Violation: An investigation of the maintenance records performed prior to the incident revealed that during “Line check” on June 7th, 2007, the actuator’s rod end nut on the RH MLG found loose in piston end. And the action taken was according to Aircraft Maintenance Manual (AMM); 32-00-710-801. “Nut fastened and operational test of main landing gear extension and retraction was made”. However, the maintenance technician had not measure the torque he applied to the jam nut, all what he did was; using a big wrench on the nut until it was not possible to tighten it more!! So, doing this violation surely affected the connection threads between the rod end and the piston end (as applying too much torque could ruin them and applying less than the specified torque would leave a looseness which eventually lead to deteriorate the threads and leaving room for moistures). So this unsafe act by this technician opened -by time- a suitable window of opportunity in this incident’s hierarchy causation chain.

How to prevent such incidents from occurring in future

The Accident Investigation Board, Denmark issues the following recommendations to EASA based on the investigation results:
• To review the designation of the main landing gear and the retraction/extension actuator i.e. to review the used material in manufacturing the actuator’s piston and the rod end and at the same time the effect of the un damped free fall on the stabilizer strut lugs.
• To review the certification of the maintenance programme of the MLG retraction/extension actuator and the rod end i.e. to specify inspectional tasks and overhaul requirements to the actuator at reasonable periods.
• To review the procedures in the Airplane Flight Manual and Quick Reference Handbook, regarding an emergency landing resulted by unsafe landing gear. [Hcl.dk, 2007]

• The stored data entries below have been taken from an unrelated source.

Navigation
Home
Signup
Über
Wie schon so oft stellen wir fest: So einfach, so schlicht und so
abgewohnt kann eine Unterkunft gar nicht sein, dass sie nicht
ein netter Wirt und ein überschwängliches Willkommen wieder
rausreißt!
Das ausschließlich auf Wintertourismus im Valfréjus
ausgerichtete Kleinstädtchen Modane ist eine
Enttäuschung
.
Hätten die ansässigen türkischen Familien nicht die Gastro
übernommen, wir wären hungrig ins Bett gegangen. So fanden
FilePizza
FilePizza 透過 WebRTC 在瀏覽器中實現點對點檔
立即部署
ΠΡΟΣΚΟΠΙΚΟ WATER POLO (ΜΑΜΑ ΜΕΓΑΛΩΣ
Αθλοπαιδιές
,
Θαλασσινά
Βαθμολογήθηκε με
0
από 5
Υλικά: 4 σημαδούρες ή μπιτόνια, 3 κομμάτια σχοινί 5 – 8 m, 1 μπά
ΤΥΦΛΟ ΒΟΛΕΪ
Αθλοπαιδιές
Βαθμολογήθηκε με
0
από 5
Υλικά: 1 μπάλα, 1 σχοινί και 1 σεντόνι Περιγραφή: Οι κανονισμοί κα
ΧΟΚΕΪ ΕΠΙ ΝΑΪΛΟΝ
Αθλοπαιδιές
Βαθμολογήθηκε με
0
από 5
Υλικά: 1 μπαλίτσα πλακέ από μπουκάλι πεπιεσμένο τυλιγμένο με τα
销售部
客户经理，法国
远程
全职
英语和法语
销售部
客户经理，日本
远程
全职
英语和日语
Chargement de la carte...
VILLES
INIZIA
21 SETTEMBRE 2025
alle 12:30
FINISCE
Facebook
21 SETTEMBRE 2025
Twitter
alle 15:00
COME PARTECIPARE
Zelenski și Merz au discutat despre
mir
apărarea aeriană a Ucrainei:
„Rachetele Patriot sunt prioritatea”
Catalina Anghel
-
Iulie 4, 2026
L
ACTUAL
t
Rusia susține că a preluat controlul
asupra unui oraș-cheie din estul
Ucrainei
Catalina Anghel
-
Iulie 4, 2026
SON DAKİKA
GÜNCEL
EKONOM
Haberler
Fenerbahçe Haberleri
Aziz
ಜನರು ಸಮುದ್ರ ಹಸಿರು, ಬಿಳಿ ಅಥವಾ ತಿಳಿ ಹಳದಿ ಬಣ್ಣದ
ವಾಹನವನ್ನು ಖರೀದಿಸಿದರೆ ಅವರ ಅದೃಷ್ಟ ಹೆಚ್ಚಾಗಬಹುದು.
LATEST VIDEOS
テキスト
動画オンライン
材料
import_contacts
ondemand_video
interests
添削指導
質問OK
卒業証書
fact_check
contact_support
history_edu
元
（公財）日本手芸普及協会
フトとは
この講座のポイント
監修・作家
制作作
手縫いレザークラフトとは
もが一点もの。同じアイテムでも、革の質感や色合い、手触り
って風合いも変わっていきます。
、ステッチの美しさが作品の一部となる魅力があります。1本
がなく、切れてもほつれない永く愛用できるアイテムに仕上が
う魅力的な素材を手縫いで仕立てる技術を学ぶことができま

Responding to the above recommendation, EASA issued the airworthiness directives AD No. 2007-0272 on 16th of October, 2007 and Transport Canada Airworthiness directive CF-2007-20R1 comprises directives and safety recommendations regards this accident and addresses the above recommendations in consideration. [Hcl.dk, 2007]










Analysis & Conclusion


The causal factors of this incident are split down into two main categories:

1] Factors with direct contribution in this incident:

Starting from the point of using the manufacturer dissimilar materials in manufacturing the retraction/extension actuator, by doing this, the manufacturer opened the first window of opportunity toward the incident (i.e. create a suitable environment for the galvanic corrosion). Subsequently, when the maintenance requirement manual did not specify any task to inspect the MLG retraction/extension actuator, as well as no overhaul requirement since the time of manufacturing the actuator till the time of the incident, that opened another window of opportunity aligned with the first one toward the incident i.e. by leaving the corrosion to spread and to deteriorate the metal freely. However, there should be a defence wall to prevent such incident happening shall the first two errors occur. This defence wall should be available in any aircraft operator organisation, which is the “unscheduled-inspection programme” (Preventative inspection/maintenance), but it was clearly appeared that this inspection programme was really flimsy (inadequate supervision), as inspections made after the incident revealed that; amongst the whole fleet there were been 26 aircraft out of 40 suffering from galvanic corrosion on the same actuator!!